_WHAT THIS TASK INVOLVES_
In the entries below, every line with the string "APPLIED" is to be reported.

_Saved data entries_

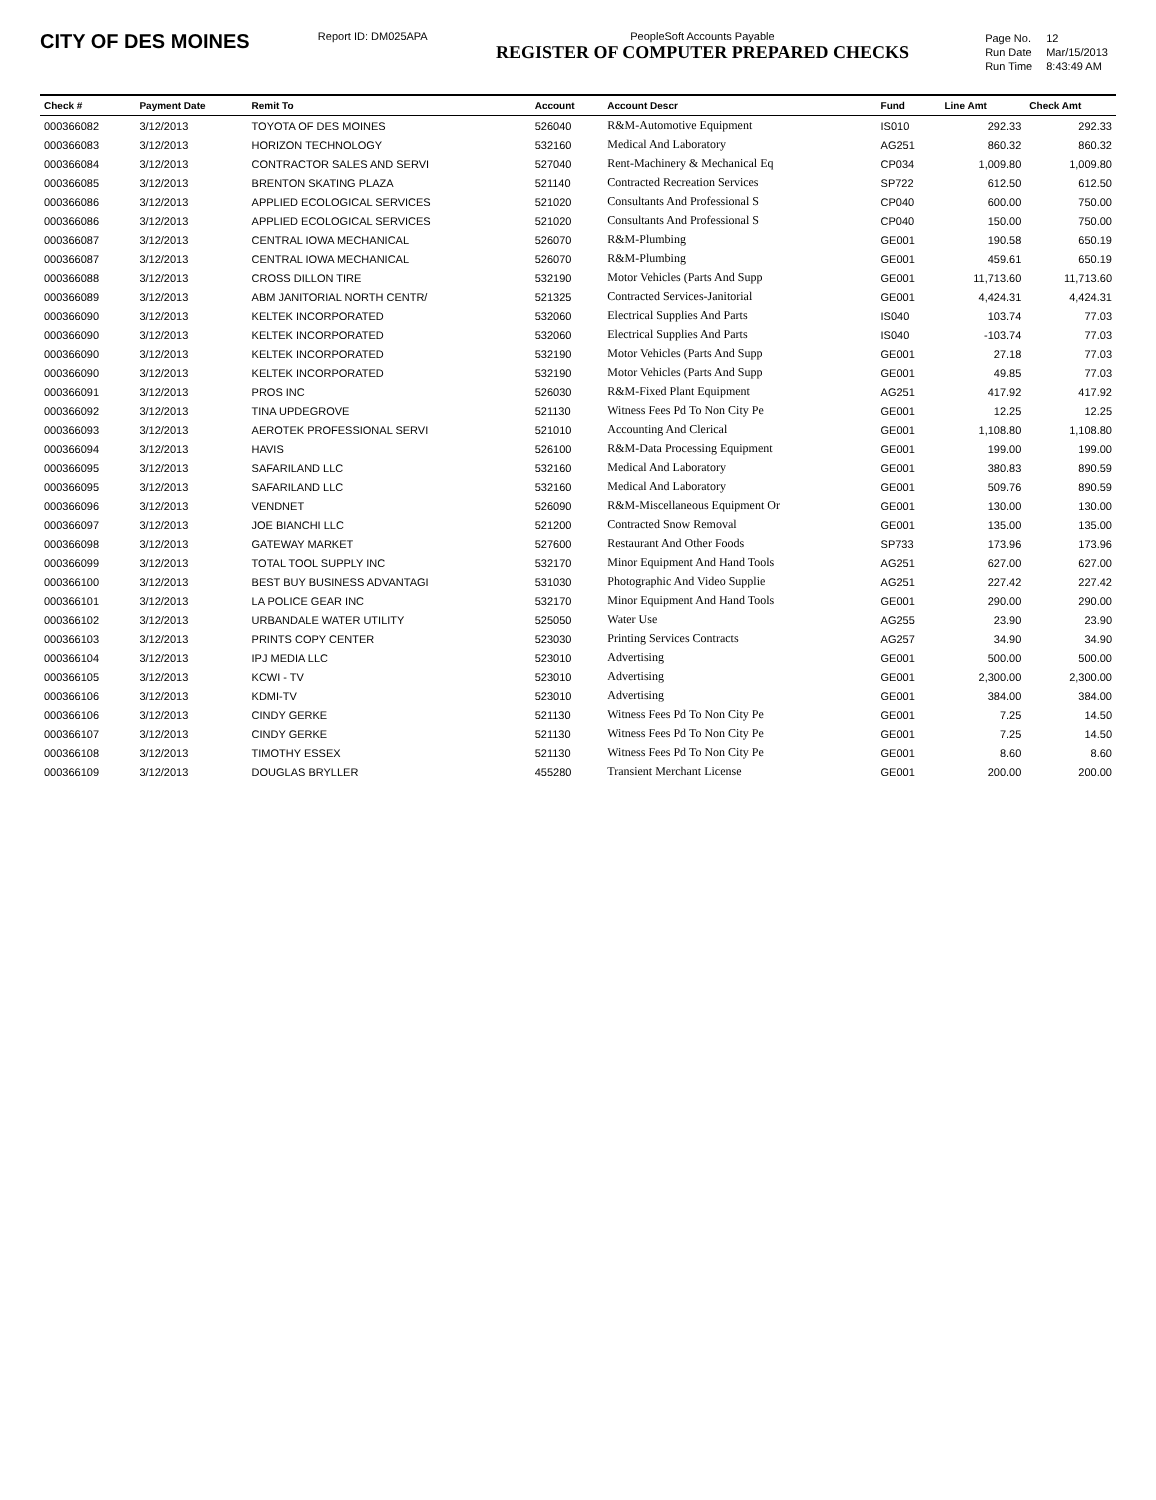CITY OF DES MOINES
Report ID: DM025APA PeopleSoft Accounts Payable
REGISTER OF COMPUTER PREPARED CHECKS
| Page No. | 12 |
| Run Date | Mar/15/2013 |
| Run Time | 8:43:49 AM |
| Check # | Payment Date | Remit To | Account | Account Descr | Fund | Line Amt | Check Amt |
| --- | --- | --- | --- | --- | --- | --- | --- |
| 000366082 | 3/12/2013 | TOYOTA OF DES MOINES | 526040 | R&M-Automotive Equipment | IS010 | 292.33 | 292.33 |
| 000366083 | 3/12/2013 | HORIZON TECHNOLOGY | 532160 | Medical And Laboratory | AG251 | 860.32 | 860.32 |
| 000366084 | 3/12/2013 | CONTRACTOR SALES AND SERVI | 527040 | Rent-Machinery & Mechanical Eq | CP034 | 1,009.80 | 1,009.80 |
| 000366085 | 3/12/2013 | BRENTON SKATING PLAZA | 521140 | Contracted Recreation Services | SP722 | 612.50 | 612.50 |
| 000366086 | 3/12/2013 | APPLIED ECOLOGICAL SERVICES | 521020 | Consultants And Professional S | CP040 | 600.00 | 750.00 |
| 000366086 | 3/12/2013 | APPLIED ECOLOGICAL SERVICES | 521020 | Consultants And Professional S | CP040 | 150.00 | 750.00 |
| 000366087 | 3/12/2013 | CENTRAL IOWA MECHANICAL | 526070 | R&M-Plumbing | GE001 | 190.58 | 650.19 |
| 000366087 | 3/12/2013 | CENTRAL IOWA MECHANICAL | 526070 | R&M-Plumbing | GE001 | 459.61 | 650.19 |
| 000366088 | 3/12/2013 | CROSS DILLON TIRE | 532190 | Motor Vehicles (Parts And Supp | GE001 | 11,713.60 | 11,713.60 |
| 000366089 | 3/12/2013 | ABM JANITORIAL NORTH CENTR/ | 521325 | Contracted Services-Janitorial | GE001 | 4,424.31 | 4,424.31 |
| 000366090 | 3/12/2013 | KELTEK INCORPORATED | 532060 | Electrical Supplies And Parts | IS040 | 103.74 | 77.03 |
| 000366090 | 3/12/2013 | KELTEK INCORPORATED | 532060 | Electrical Supplies And Parts | IS040 | -103.74 | 77.03 |
| 000366090 | 3/12/2013 | KELTEK INCORPORATED | 532190 | Motor Vehicles (Parts And Supp | GE001 | 27.18 | 77.03 |
| 000366090 | 3/12/2013 | KELTEK INCORPORATED | 532190 | Motor Vehicles (Parts And Supp | GE001 | 49.85 | 77.03 |
| 000366091 | 3/12/2013 | PROS INC | 526030 | R&M-Fixed Plant Equipment | AG251 | 417.92 | 417.92 |
| 000366092 | 3/12/2013 | TINA UPDEGROVE | 521130 | Witness Fees Pd To Non City Pe | GE001 | 12.25 | 12.25 |
| 000366093 | 3/12/2013 | AEROTEK PROFESSIONAL SERVI | 521010 | Accounting And Clerical | GE001 | 1,108.80 | 1,108.80 |
| 000366094 | 3/12/2013 | HAVIS | 526100 | R&M-Data Processing Equipment | GE001 | 199.00 | 199.00 |
| 000366095 | 3/12/2013 | SAFARILAND LLC | 532160 | Medical And Laboratory | GE001 | 380.83 | 890.59 |
| 000366095 | 3/12/2013 | SAFARILAND LLC | 532160 | Medical And Laboratory | GE001 | 509.76 | 890.59 |
| 000366096 | 3/12/2013 | VENDNET | 526090 | R&M-Miscellaneous Equipment Or | GE001 | 130.00 | 130.00 |
| 000366097 | 3/12/2013 | JOE BIANCHI LLC | 521200 | Contracted Snow Removal | GE001 | 135.00 | 135.00 |
| 000366098 | 3/12/2013 | GATEWAY MARKET | 527600 | Restaurant And Other Foods | SP733 | 173.96 | 173.96 |
| 000366099 | 3/12/2013 | TOTAL TOOL SUPPLY INC | 532170 | Minor Equipment And Hand Tools | AG251 | 627.00 | 627.00 |
| 000366100 | 3/12/2013 | BEST BUY BUSINESS ADVANTAGI | 531030 | Photographic And Video Supplie | AG251 | 227.42 | 227.42 |
| 000366101 | 3/12/2013 | LA POLICE GEAR INC | 532170 | Minor Equipment And Hand Tools | GE001 | 290.00 | 290.00 |
| 000366102 | 3/12/2013 | URBANDALE WATER UTILITY | 525050 | Water Use | AG255 | 23.90 | 23.90 |
| 000366103 | 3/12/2013 | PRINTS COPY CENTER | 523030 | Printing Services Contracts | AG257 | 34.90 | 34.90 |
| 000366104 | 3/12/2013 | IPJ MEDIA LLC | 523010 | Advertising | GE001 | 500.00 | 500.00 |
| 000366105 | 3/12/2013 | KCWI - TV | 523010 | Advertising | GE001 | 2,300.00 | 2,300.00 |
| 000366106 | 3/12/2013 | KDMI-TV | 523010 | Advertising | GE001 | 384.00 | 384.00 |
| 000366106 | 3/12/2013 | CINDY GERKE | 521130 | Witness Fees Pd To Non City Pe | GE001 | 7.25 | 14.50 |
| 000366107 | 3/12/2013 | CINDY GERKE | 521130 | Witness Fees Pd To Non City Pe | GE001 | 7.25 | 14.50 |
| 000366108 | 3/12/2013 | TIMOTHY ESSEX | 521130 | Witness Fees Pd To Non City Pe | GE001 | 8.60 | 8.60 |
| 000366109 | 3/12/2013 | DOUGLAS BRYLLER | 455280 | Transient Merchant License | GE001 | 200.00 | 200.00 |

_RESPONSE TO THE TASK_
| 000366086 | 3/12/2013 | APPLIED ECOLOGICAL SERVICES | 521020 | Consultants And Professional S | CP040 | 600.00 | 750.00 |
| 000366086 | 3/12/2013 | APPLIED ECOLOGICAL SERVICES | 521020 | Consultants And Professional S | CP040 | 150.00 | 750.00 |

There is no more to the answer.